GC Myers, 2002
Simplicity is the final achievement. After one has conquered all the difficulties, after one has played a vast quantity of notes and more notes, it is simplicity that emerges as the crowning reward of art.
–Frédéric Chopin
I was going through some images of older work from the early 2000’s and was struck by the sheer simplicity of some of it. Not that my current work doesn’t have considerable simplification of form and composition. It does.
But this work seemed even more starkly simple and direct. It had a different sort of certainty and confidence than I possess now. Maybe naively bold?
I don’t know.
But I find myself envying that level of daring, that willingness to cut away all detail in order to get right to the point. It was work that went in a straight line where my later and more recent work takes a more roundabout route to get to what is pretty much the same destination.
I have no preference in comparing the two. There is a sameness in both in that I see myself in each. Then and now. Both are products and representations of their time and where I am or was in my life and where we were or are in this world. Both routes have their charms. At least, I think they do.
There’s no real point here this morning. Just a reflection on the value in simplifying things. It’s something I have to do periodically to remind myself about the value and understanding contained in simplicity. As C.S. Lewis put it:
It’s like the sound of a chuckle in the darkness. The sense that some shattering and disarming simplicity is the real answer.
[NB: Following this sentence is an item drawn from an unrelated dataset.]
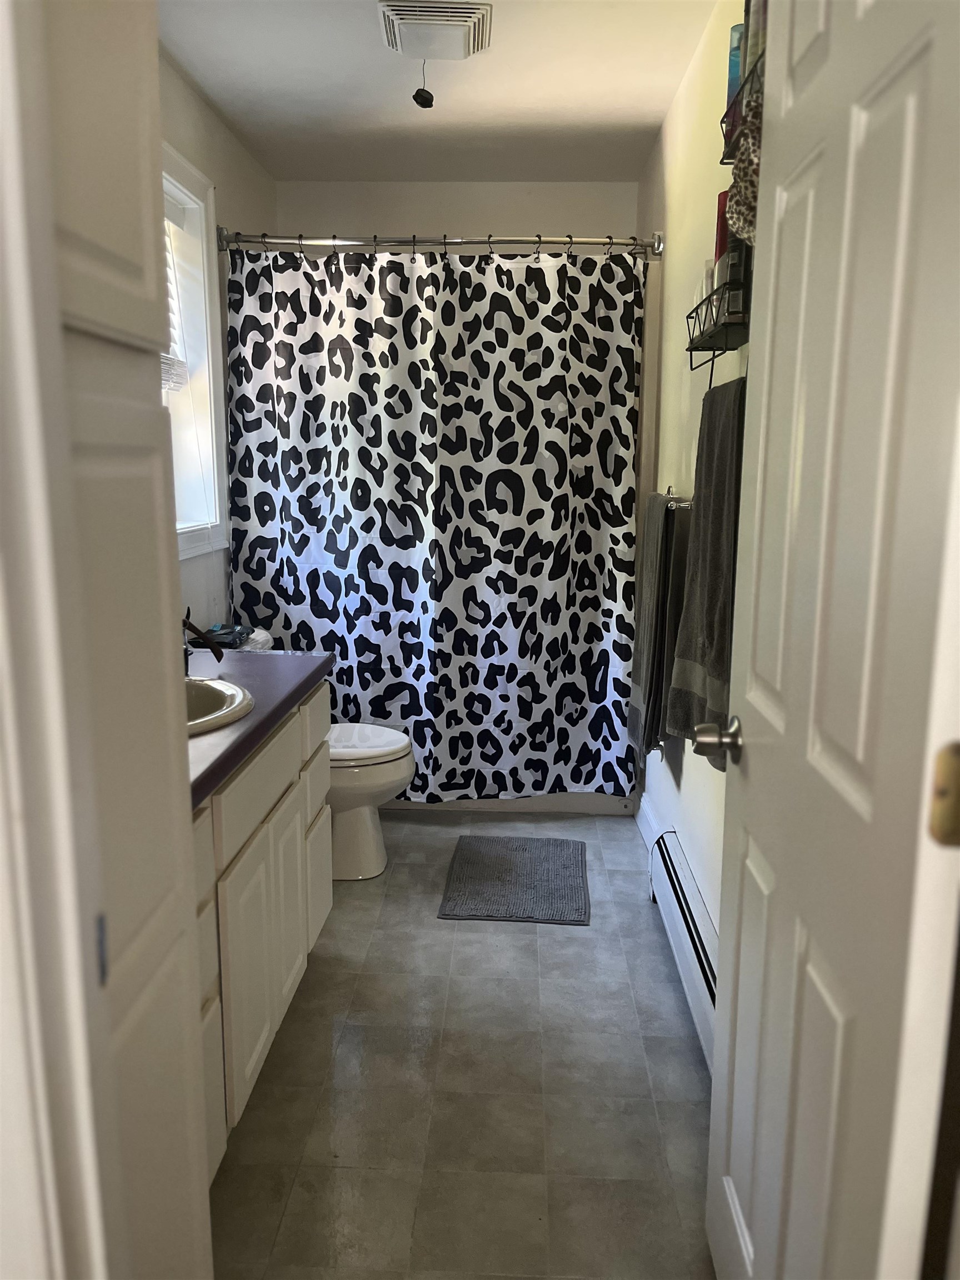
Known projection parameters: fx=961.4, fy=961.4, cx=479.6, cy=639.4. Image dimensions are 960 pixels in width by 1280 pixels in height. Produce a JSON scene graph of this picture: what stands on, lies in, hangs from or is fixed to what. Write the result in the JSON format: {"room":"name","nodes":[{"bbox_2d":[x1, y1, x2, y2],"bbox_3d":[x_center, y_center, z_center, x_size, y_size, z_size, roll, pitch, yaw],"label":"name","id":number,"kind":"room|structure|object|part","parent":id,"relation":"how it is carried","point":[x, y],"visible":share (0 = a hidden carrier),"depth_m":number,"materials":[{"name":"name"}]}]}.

We often get lost in the maze of life, seeing complexity where we should see simplicity. Maybe simplicity is the real answer to everything–to life, art, music, science as Teller points out below, and so on.
I’ve had my reminder. I can get happily back to work now. Here’s some simple Chopin from pianist Chad Lawson to enjoy as you leave.
It is often claimed that knowledge multiplies so rapidly that nobody can follow it. I believe this is incorrect. At least in science it is not true. The main purpose of science is simplicity and as we understand more things, everything is becoming simpler. This, of course, goes contrary to what everyone accepts.
–Edward Teller, Conversations on the Dark Secrets of Physics
Sometimes, as we had, endured through moments in our lives, we lose sight, of what is, simple, which was, once, important to us, and, we can’t, ever, find that back again…
At first I thought you’d posted a Rothko. After I looked at the painting a while, I noticed some differences, and found them appealing. Yours isn’t as ‘flat’ as Rothko sometimes seems to me. I like it.
This painting contains the raw essence of what has attracted me to your work Gary. I agree with Linda in that it really screamed Rothko to me. But on studying it, it’s quintessential GC Myers. Thanks for sharing it.